Abandonment - In cases where the lien upon an asset exceeds the value of the asset, and there is therefore no reason for the Trustee to sell the asset, the Trustee would "Abandon" the Estate's interest in the asset. The use of the term "Abandonment" does not mean that the asset will be discarded and unused, but simply means that the Trustee recognizes that the asset is of no utility to the Estate, that the Estate does not want the responsibility of administering the asset, and thus the Trustee is merely returning whatever legal rights the Estate might have in the asset to the possessor of the asset, which is usually the Debtor.
The automatic stay of bankruptcy is immediately imposed upon the filing of a bankruptcy petition with the Court Clerk's office. The automatic stay bars any creditor from beginning or continuing any action against the debtor or the debtor's property to collect or force payment on any monetary obligation owned by the debtor. The automatic stay is a protective device which allows the debtor or a bankruptcy Trustee some breathing space after the filing of the bankruptcy petition, to determine the extent of the debtor's assets and liabilities.
Vacating the stay is available, usually for a secured Creditor, to successfully show that there is no equity in the property so as to allow the Creditor to proceed with disposition of the secured asset.
Reaffirmation is a debtor's post-petition, pre-discharge agreement with a Creditor to "reaffirm" the debtor's personal liability on an indebtedness despite the receipt of a Discharge.
Chapter 13 of the Bankruptcy Code, entitled "Adjustment of Debts of an Individual with Regular Income" exists for consumers who have the present ability to resume monthly payments, but do not have the cash needed to bring their indebtedness entirely current. Chapter 13 allows the debtor to force a deceleration of the loan by making monthly payments over a period of time.

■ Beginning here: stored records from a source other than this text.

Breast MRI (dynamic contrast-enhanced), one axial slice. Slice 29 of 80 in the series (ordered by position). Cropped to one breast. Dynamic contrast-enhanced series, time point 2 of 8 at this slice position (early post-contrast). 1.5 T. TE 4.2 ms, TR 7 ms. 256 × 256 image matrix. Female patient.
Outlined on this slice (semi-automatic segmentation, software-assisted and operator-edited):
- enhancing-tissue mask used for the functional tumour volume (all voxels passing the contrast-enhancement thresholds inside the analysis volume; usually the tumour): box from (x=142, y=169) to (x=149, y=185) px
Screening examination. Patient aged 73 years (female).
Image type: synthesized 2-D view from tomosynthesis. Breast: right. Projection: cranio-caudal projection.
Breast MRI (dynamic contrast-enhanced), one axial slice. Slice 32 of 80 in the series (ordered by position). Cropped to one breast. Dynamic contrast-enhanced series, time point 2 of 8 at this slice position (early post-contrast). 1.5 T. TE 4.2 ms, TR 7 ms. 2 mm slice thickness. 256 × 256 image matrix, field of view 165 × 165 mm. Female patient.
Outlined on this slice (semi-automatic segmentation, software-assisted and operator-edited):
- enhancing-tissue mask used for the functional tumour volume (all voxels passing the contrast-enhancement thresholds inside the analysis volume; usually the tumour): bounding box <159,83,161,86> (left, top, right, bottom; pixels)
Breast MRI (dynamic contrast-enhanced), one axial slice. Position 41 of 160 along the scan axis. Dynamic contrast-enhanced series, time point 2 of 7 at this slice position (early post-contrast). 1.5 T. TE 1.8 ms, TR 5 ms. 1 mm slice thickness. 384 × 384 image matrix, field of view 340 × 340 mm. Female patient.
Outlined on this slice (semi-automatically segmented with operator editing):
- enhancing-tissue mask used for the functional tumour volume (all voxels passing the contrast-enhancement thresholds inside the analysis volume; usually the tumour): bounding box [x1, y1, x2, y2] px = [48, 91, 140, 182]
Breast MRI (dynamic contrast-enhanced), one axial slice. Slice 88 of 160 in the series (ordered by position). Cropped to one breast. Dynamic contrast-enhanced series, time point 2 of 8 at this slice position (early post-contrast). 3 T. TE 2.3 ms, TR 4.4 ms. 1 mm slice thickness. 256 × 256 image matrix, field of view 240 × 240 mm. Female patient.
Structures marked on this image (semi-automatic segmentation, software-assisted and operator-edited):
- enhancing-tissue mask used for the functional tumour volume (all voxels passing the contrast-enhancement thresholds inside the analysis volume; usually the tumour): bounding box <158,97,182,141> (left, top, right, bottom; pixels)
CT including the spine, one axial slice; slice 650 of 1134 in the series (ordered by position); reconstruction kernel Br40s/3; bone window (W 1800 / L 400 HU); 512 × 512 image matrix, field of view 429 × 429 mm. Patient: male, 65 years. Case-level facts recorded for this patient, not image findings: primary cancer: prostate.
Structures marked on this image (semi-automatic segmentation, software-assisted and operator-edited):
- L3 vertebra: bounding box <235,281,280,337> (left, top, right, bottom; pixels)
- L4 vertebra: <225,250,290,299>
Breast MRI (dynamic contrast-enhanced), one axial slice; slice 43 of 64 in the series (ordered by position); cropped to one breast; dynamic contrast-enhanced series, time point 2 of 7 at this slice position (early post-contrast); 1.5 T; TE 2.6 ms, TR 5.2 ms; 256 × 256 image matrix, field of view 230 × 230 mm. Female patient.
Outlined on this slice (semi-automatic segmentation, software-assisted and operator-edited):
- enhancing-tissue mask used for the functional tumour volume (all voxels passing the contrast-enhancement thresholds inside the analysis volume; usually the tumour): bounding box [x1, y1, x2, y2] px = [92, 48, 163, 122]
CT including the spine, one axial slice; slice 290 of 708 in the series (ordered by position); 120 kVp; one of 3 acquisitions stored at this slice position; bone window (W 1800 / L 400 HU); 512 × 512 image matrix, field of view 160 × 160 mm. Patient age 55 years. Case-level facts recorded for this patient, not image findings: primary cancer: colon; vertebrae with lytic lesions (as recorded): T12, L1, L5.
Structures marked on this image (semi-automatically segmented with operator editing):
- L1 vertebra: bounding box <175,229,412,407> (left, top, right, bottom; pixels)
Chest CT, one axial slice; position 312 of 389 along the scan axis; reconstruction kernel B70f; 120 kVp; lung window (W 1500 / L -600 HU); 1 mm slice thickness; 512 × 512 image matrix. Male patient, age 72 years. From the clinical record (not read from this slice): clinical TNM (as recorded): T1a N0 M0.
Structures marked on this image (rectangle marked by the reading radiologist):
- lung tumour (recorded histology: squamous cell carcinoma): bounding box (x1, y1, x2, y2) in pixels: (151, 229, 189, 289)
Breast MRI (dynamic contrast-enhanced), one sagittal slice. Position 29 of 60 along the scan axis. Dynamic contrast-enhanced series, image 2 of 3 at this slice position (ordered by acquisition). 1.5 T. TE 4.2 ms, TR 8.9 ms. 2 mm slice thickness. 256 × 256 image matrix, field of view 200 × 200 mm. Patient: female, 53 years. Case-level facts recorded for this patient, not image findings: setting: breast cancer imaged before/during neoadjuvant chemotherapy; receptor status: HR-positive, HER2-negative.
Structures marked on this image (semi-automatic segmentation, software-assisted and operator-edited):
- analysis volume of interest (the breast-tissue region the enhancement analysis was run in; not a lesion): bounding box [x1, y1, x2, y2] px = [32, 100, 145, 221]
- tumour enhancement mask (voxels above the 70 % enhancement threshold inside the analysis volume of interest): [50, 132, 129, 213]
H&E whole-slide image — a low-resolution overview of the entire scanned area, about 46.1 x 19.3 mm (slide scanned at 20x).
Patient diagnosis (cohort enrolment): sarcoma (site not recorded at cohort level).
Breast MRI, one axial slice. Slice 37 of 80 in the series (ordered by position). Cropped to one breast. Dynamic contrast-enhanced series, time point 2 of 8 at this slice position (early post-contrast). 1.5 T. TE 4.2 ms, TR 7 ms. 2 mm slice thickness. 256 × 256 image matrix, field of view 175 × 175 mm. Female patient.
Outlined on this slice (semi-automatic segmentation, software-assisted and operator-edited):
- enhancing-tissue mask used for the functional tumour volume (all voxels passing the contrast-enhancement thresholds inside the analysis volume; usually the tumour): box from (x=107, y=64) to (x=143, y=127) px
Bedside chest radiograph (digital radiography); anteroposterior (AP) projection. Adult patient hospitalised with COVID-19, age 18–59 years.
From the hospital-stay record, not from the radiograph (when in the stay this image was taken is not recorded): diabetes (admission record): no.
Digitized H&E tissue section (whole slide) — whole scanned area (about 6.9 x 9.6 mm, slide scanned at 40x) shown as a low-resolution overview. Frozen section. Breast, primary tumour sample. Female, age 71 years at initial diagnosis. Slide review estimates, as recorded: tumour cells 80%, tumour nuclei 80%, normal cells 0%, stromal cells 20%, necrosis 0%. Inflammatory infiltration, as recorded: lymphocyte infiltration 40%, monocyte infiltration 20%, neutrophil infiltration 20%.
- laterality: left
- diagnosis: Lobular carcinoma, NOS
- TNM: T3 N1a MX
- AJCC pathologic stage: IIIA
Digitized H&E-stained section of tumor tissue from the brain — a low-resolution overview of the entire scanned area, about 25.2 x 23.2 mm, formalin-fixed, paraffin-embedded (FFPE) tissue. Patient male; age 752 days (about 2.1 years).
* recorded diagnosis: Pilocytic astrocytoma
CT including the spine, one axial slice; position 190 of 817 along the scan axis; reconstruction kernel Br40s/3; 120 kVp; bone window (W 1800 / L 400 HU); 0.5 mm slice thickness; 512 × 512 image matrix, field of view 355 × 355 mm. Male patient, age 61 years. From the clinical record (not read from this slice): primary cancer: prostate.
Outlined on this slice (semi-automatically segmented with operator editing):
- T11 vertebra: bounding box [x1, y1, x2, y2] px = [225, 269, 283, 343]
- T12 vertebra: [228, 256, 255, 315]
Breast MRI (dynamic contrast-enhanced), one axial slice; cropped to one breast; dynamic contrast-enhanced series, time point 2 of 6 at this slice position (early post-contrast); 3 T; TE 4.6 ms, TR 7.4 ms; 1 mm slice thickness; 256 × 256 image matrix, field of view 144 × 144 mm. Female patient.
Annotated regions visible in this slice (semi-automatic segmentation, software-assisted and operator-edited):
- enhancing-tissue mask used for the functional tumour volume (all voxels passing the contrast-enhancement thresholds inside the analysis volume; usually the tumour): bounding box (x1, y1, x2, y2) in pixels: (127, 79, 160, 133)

Chapter 11- Debtors are usually businesses which wish to reorganize. Most of the basic concepts in a Chapter 11 are similar to those in Chapter 7 and 13. In a Chapter 11, the Debtor becomes its own Trustee, remaining in control of its businesses and in possession of the assets. For a period of 120 days from the filing of a Chapter 11 Petition, only the debtor in possession has the exclusive right to file a plan of reorganization.